Madam Speaker, in my question for the minister in May, I highlighted the concerns raised by Canada's tech sector about the impacts of the TPP. Earlier this year, Tobi Lütke from Shopify stated that the deal would undermine Canada's autonomy to adopt its own software patent rules. OpenMedia is mobilizing its members to stop the TPP because of its infringements on digital rights.
Jim Balsillie, former CEO of Research in Motion, a great Canadian tech success story, perhaps the largest we have experienced, is also very concerned about the TPP. In his presentation to the international trade committee, he warned that TPP would lock Canadian innovators into a perpetual second place in the IT sector and the knowledge economy. He said, “I guarantee you there will never be another Canadian tech company like RIM under the framework of TPP.....The best thing for a Canadian innovator to do under TPP is to move to the United States.”
On the west coast, we have a burgeoning tech industry that is constantly losing young people to the U.S. tech sector. The thought that the TPP will cause us to lose talented Canadians and potential innovation to the U.S. or abroad is not a positive for growth in the sector here in Canada. This is a sector we should be focusing on and growing, not signing trade agreements that threaten its viability and future. Indeed, the committee was told that Canada is lacking a cohesive plan. What is desperately needed, as with other sectors, is an innovation strategy.
Jim Balsillie raised a lot of good points in his presentation to the committee. He highlighted how the TPP is not a traditional free trade agreement and that being opposed to the TPP does not mean that one is opposed to the concept of trade. It is simply a bad deal that runs counter to Canadian interests.
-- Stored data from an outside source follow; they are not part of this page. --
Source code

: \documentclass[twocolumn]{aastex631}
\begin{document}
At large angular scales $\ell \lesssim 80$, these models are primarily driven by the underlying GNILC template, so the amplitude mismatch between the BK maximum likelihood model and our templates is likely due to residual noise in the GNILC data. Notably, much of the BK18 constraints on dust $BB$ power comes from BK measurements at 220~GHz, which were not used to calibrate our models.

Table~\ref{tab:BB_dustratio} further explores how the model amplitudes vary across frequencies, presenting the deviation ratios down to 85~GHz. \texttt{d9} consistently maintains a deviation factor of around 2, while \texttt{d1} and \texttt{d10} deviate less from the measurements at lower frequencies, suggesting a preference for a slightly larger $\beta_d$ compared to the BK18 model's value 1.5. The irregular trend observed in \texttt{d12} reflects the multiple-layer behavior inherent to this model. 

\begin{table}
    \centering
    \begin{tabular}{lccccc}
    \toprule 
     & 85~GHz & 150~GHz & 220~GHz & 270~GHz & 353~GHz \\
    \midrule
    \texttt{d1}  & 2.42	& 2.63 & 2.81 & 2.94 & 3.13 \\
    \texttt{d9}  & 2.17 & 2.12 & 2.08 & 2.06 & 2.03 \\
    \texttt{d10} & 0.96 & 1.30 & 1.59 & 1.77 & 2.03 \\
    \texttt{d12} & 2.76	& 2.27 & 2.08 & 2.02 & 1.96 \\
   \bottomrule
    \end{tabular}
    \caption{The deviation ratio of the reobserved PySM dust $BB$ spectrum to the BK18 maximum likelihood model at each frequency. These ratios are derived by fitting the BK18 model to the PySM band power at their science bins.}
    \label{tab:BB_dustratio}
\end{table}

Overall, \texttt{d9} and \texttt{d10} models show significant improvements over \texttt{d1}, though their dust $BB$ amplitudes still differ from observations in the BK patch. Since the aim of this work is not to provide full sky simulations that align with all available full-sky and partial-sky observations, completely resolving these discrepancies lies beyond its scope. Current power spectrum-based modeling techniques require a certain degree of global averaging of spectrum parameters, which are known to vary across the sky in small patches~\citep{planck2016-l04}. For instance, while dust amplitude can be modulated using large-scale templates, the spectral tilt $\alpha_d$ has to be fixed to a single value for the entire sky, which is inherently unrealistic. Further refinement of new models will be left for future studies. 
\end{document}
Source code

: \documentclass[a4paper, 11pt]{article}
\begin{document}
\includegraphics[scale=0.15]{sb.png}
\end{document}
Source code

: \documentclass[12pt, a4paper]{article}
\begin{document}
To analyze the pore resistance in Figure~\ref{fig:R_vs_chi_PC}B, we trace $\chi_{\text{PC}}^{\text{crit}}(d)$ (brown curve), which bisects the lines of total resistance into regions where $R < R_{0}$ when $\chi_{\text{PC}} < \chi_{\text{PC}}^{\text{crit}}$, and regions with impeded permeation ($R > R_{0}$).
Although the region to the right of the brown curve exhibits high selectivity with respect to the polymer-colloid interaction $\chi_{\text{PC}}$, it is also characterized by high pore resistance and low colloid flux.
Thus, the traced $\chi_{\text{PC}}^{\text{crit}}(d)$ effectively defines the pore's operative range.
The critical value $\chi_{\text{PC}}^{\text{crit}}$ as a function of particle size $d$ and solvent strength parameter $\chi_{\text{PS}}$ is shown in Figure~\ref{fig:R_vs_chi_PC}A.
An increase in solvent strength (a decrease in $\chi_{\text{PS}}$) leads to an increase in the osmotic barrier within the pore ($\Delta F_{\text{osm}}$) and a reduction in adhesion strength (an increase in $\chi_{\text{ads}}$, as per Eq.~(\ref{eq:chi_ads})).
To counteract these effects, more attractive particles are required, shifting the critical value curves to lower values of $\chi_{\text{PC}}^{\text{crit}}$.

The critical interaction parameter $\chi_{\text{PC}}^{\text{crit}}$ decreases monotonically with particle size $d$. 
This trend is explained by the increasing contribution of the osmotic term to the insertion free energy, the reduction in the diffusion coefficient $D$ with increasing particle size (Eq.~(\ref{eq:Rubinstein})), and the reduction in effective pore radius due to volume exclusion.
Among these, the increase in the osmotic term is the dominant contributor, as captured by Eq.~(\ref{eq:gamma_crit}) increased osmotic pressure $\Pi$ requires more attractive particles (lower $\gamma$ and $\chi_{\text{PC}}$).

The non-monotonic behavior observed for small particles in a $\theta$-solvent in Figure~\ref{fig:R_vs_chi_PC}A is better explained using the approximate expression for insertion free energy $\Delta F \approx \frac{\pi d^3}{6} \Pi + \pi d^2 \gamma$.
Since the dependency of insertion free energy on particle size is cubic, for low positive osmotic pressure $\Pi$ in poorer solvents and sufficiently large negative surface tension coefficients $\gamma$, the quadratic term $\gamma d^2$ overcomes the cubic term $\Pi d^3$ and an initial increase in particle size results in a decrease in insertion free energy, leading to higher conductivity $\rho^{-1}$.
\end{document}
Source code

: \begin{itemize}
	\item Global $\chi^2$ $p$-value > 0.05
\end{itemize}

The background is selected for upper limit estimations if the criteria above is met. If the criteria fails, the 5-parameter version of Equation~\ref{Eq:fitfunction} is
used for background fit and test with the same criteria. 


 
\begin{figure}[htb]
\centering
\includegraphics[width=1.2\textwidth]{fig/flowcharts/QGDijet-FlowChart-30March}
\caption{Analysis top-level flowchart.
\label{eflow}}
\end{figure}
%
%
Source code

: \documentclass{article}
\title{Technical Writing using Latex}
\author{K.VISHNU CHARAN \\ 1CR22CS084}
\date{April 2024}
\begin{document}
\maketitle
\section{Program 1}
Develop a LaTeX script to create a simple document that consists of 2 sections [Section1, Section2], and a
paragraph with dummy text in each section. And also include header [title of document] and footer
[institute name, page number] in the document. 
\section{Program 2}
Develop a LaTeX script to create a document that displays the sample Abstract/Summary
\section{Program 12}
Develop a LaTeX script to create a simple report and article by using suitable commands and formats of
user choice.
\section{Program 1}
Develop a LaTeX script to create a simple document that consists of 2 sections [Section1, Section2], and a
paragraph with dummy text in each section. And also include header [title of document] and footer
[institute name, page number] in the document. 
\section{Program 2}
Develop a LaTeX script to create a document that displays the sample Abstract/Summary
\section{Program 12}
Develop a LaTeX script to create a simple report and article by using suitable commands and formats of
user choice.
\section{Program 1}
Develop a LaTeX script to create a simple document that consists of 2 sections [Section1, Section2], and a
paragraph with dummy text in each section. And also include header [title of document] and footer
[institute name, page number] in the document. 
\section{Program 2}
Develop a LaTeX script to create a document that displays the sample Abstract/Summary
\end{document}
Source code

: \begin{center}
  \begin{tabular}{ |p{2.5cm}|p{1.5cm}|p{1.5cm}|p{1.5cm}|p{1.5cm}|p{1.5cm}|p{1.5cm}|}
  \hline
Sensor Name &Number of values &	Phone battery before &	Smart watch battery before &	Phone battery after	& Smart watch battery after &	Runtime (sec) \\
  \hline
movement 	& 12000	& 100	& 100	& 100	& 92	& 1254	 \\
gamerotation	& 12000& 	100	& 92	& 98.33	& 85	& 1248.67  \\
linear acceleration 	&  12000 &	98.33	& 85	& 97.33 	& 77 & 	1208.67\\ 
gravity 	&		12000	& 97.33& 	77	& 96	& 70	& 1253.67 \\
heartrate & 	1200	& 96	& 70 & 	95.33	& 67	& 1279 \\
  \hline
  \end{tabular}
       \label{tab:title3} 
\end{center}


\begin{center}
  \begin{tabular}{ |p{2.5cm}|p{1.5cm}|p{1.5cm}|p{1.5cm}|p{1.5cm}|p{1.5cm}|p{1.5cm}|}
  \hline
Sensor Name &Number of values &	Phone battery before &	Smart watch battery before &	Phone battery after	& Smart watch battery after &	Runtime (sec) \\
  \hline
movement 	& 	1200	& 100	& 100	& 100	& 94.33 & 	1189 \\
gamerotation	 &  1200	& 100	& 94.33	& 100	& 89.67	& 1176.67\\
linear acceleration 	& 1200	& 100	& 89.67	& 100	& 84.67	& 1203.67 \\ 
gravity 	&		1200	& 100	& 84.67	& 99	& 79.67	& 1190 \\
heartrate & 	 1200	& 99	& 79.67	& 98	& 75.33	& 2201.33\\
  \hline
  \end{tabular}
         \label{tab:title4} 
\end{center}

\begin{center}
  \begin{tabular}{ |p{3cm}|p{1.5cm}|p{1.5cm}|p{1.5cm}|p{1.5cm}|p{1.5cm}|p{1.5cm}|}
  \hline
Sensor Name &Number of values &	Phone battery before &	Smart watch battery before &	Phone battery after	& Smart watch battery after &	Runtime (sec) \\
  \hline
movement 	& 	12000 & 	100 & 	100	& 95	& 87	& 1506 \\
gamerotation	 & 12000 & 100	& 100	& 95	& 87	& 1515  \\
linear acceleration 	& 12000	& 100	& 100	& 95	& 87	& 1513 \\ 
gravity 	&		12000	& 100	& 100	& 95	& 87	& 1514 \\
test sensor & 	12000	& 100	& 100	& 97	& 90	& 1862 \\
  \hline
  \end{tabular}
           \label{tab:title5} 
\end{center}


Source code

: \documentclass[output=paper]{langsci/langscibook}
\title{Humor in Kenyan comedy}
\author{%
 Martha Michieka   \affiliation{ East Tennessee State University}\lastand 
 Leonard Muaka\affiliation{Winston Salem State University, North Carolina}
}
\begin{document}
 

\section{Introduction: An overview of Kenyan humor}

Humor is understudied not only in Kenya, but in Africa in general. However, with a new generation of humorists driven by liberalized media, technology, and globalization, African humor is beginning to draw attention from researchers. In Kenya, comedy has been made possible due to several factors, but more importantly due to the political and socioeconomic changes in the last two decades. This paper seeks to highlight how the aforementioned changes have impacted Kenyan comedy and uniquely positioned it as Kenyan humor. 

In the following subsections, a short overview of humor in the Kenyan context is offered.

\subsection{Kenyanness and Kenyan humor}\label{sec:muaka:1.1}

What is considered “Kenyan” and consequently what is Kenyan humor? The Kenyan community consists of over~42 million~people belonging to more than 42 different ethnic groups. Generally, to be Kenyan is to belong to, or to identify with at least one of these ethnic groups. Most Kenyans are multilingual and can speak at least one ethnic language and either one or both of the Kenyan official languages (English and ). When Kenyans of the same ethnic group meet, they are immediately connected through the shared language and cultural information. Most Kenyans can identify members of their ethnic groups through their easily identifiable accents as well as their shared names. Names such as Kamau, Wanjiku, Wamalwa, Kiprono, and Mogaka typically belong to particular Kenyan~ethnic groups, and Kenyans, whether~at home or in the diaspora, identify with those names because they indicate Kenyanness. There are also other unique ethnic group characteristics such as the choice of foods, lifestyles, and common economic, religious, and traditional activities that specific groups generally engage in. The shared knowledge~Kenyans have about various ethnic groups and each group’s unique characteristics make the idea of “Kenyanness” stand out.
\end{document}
I would like to point out some of the issues around the TPP modelling that has been done. Most models show that the TPP will have a negligible effect on growth. We see a lot of flaws with models that assume full employment or that fail to account for intellectual property and ISDS provisions.
I was shocked to see that the government's own long-awaited economic impact study was full of holes. Most of the headlines around the study suggested that although Canada would not gain much from joining the TPP, it stands to lose if we do not join. However, as I said, the study is full of holes. It makes unreasonable assumptions, such as full employment, and does not look at the billions in promised compensation to the supply-managed sectors. It ignores the cost of ISDS and intellectual property changes, and glosses over the potential loss of tens of thousands of good-paying auto jobs across Canada and how deeply that would be felt in communities across my region.
It has been exactly one year since the TPP was concluded. The Liberal Party talks the same as the Conservatives on trade. They criticize me and my party for stating the obvious, that the TPP is a bad deal for Canada. I challenge the Liberal Party for its lack of leadership on this file. It says it wants to study the deal and consult on it. That work is nearly done.
After unloading the task on the trade committee, it spent over $300,000 studying the TPP and over 260 witnesses appeared. It has been a year. The conversations have happened, the money has been spent, but the Liberals still cannot make up their minds about this deal. Both presidential candidates in the U.S. think it is a bad deal. It is about the only issue that we will hear them agree on.
I challenge my colleague, the Parliamentary Secretary to the Minister of International Trade, to push his government to finally show leadership on this file and be up front with Canadians on where Liberals stand on the trans-Pacific partnership.